Does anyone have a possible contact for land in North Mississippi, particularly land (with or without a house) within an hour's drive of Oxford, MS and with possible owner financing or lease/purchase terms?

I'm looking for something between, probably 2 and 25 acres that I can live on and pay a reasonable mortgage on while I'm attending school. If there are existing buildings, fine, but I don't mind vacant land if utilities won't be too much of a pain. (Primarily water, I don't mind setting up solar/wind for what power I need right now.)

If anyone has any possible leads, please let me know! I'm striking out, but I feel like I must just not be looking in the right places.

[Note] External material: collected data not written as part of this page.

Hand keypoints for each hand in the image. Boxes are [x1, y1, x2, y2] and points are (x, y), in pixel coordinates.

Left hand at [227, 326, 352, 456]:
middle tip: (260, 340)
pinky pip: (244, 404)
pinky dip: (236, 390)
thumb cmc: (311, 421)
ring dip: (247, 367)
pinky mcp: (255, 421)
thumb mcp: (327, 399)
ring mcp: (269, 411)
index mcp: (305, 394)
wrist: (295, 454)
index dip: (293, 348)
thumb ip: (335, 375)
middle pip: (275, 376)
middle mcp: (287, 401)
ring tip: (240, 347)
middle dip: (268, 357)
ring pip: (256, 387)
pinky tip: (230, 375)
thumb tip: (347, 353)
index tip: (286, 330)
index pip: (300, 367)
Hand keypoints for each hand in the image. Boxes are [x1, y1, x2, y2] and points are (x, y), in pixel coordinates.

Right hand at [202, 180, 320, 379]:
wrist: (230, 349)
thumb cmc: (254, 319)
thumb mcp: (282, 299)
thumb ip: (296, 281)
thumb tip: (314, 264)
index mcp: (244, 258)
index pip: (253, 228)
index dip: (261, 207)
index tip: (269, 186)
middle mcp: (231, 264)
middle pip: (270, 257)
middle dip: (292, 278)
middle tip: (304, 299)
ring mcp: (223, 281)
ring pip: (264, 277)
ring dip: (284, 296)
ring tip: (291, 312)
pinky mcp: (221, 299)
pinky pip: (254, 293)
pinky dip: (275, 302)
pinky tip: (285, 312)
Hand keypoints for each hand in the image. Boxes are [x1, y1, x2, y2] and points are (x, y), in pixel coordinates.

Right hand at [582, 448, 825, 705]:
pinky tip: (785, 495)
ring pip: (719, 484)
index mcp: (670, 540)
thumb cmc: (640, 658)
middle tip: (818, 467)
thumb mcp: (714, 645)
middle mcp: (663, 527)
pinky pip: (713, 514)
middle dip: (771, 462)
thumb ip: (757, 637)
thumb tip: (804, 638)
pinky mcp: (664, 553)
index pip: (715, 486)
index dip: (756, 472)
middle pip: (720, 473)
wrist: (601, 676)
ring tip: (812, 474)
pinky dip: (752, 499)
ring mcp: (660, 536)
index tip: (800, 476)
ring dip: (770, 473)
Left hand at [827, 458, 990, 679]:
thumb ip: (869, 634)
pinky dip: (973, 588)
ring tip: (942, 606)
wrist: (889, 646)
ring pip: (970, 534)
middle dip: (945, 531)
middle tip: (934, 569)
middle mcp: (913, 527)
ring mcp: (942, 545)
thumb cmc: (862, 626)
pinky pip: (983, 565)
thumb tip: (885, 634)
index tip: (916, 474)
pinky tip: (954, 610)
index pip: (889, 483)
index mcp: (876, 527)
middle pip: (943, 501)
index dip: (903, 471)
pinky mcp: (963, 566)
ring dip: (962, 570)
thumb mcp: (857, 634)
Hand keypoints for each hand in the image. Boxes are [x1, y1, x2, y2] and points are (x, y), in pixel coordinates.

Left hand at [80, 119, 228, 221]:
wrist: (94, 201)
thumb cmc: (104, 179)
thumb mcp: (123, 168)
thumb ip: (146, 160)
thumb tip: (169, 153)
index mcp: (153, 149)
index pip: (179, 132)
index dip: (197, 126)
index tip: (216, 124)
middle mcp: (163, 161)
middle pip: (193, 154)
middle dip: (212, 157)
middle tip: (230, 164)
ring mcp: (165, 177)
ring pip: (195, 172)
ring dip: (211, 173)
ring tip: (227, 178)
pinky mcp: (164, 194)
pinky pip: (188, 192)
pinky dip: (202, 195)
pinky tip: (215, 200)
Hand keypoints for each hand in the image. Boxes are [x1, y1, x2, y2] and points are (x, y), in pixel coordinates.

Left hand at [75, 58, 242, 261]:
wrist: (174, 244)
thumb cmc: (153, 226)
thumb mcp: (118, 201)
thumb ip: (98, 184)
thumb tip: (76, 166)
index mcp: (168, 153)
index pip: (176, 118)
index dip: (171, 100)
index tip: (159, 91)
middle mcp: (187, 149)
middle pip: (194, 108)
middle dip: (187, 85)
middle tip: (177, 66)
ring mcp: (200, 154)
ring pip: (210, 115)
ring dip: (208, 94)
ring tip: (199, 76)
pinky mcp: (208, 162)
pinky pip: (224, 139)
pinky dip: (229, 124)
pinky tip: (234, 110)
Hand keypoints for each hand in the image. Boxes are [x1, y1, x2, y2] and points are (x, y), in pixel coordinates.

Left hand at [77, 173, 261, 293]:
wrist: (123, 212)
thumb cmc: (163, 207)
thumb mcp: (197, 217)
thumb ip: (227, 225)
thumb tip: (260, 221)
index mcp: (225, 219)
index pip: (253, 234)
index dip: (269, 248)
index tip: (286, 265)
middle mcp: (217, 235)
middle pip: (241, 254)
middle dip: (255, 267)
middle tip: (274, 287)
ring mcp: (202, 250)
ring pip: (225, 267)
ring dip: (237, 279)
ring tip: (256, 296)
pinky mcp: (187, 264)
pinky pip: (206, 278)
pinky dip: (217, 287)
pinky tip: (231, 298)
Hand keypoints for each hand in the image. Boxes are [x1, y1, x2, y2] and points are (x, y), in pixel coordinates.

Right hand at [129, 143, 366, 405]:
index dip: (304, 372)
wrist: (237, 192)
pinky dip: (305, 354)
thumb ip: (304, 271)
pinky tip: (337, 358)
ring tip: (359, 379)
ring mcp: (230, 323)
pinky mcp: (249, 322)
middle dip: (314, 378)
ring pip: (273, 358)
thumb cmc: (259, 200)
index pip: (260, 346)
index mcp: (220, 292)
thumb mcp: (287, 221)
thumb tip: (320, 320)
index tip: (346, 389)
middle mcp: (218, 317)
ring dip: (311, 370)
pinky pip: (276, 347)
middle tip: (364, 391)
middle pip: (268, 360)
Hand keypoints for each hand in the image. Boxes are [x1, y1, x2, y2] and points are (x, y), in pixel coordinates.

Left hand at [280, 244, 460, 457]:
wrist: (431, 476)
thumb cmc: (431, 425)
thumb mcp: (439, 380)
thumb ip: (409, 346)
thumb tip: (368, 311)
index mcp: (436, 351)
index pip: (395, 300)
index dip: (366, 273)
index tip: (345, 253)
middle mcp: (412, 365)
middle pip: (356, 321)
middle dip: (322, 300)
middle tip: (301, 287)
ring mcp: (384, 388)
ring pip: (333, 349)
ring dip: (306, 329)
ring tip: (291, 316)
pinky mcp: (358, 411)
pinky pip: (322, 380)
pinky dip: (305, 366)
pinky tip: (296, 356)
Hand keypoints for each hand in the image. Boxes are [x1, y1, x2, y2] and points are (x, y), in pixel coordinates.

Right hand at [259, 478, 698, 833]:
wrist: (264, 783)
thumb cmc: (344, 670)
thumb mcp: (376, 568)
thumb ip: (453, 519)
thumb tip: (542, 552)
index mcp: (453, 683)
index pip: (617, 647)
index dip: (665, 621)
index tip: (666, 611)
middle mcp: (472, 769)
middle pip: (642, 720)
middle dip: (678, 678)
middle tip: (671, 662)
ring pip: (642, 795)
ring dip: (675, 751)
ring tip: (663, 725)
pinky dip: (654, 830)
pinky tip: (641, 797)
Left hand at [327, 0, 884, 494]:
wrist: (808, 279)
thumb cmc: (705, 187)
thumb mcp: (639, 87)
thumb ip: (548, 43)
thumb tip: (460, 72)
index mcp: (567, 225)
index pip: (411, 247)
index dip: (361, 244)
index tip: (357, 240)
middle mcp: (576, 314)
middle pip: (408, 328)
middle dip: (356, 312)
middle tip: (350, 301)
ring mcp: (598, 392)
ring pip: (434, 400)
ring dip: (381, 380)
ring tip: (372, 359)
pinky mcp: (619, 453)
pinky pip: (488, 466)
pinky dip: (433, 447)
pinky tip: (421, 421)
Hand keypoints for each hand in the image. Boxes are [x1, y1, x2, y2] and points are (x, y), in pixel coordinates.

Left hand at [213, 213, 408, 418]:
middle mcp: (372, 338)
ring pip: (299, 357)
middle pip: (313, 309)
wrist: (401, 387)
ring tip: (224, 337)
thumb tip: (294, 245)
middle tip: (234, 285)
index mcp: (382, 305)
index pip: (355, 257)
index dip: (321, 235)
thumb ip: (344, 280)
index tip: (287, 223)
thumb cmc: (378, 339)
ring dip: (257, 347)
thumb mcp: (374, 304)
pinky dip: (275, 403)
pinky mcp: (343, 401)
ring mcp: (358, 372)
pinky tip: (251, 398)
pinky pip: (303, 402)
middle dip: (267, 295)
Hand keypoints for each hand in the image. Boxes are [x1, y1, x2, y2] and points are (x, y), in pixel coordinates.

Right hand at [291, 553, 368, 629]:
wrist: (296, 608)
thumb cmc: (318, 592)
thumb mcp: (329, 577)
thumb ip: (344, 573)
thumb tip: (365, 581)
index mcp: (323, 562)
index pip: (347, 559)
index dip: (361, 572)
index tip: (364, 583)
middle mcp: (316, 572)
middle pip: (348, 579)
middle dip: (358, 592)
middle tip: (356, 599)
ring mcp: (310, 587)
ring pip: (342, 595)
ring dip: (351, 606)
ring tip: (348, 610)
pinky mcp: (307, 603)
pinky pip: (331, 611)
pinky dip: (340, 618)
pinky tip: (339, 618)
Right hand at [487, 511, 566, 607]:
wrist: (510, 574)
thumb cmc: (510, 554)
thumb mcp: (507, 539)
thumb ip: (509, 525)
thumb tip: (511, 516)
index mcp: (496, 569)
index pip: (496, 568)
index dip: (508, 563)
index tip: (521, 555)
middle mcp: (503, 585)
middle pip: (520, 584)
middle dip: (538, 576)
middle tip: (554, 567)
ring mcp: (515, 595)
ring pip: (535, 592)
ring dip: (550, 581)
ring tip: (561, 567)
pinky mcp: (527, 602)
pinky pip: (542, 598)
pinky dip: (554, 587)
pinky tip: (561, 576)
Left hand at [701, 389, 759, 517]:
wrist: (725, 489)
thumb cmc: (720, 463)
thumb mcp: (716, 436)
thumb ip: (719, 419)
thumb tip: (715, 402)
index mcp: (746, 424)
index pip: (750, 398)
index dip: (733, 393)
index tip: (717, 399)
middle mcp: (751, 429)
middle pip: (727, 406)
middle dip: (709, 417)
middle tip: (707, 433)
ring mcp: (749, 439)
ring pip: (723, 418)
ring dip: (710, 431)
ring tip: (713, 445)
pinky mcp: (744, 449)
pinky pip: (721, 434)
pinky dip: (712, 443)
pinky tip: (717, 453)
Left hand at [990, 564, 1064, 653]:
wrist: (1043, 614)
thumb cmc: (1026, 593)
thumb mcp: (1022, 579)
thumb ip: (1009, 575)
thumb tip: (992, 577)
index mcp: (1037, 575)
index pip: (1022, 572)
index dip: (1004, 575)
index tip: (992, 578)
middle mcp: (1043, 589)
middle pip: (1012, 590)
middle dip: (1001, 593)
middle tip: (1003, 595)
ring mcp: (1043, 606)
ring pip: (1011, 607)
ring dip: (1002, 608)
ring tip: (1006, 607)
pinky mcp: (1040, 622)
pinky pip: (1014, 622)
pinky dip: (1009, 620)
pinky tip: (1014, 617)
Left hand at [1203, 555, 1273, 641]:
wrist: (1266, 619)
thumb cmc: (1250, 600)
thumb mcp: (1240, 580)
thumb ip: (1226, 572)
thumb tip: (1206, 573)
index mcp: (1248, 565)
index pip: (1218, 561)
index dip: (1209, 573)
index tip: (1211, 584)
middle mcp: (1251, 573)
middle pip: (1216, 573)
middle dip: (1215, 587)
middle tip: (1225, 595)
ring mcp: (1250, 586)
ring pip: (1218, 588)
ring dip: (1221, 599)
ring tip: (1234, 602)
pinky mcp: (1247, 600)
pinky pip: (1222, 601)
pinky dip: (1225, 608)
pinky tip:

It's hard to research this from afar, I'm discovering.

Rachel Drinkard


----------



## dave_p (Oct 11, 2005)

Hi, you might look through the ads here and find something. Klik on "current issue" after opening, it will load a .pdf with lots of land ads and other farm related stuff. http://www.mdac.state.ms.us/n_library/pub_form/mkt_bulletin/index_marketbulletin.asp
I have a nice 10 acre place with a small cabin, three years new, almost 1200 feet road frontage on county road , 3 miles from Okolona Ms. Very private,no close neighbors, high speed internet, nice garden spot, and great pasture, all open with new fencing, great horse habitat. About 1 hours drive from UM. No owner finance though. $60,000. dp
IM for more info.


----------



## digApony (Oct 8, 2009)

dave_p said:


> Hi, you might look through the ads here and find something. Klik on "current issue" after opening, it will load a .pdf with lots of land ads and other farm related stuff. http://www.mdac.state.ms.us/n_library/pub_form/mkt_bulletin/index_marketbulletin.asp
> I have a nice 10 acre place with a small cabin, three years new, almost 1200 feet road frontage on county road , 3 miles from Okolona Ms. Very private,no close neighbors, high speed internet, nice garden spot, and great pasture, all open with new fencing, great horse habitat. About 1 hours drive from UM. No owner finance though. $60,000. dp
> IM for more info.


Can you tell me more about your place? Power, water, etc. I am very interested in the horse habitat and the fact that it is close to Tupelo. Thanks, digApony 

Also you mention great horse habitat. Can you tell me more about your land? Is it pretty level, pasture land with/without ponds, streams? My husband and I are riders.... mostly trail riding; especially in the early dawn. Your land is only 10 acres. Is there "public/available" land nearby for trail riding? Something that we could just throw a saddle on and go....without having to trailer horses.

Oh ya, out buildings?


----------



## Ravenlost (Jul 20, 2004)

There's 30 acres right next door to us. We're an hour's drive from Oxford. The land is just hay field, but it does have a driveway into it. No other upgrades though.


----------



## Ravenlost (Jul 20, 2004)

Found you the perfect place in Oxford:

http://northmiss.craigslist.org/grd/1413121221.html

http://s658.photobucket.com/albums/uu307/mky286/BOBCAT 337/house/


----------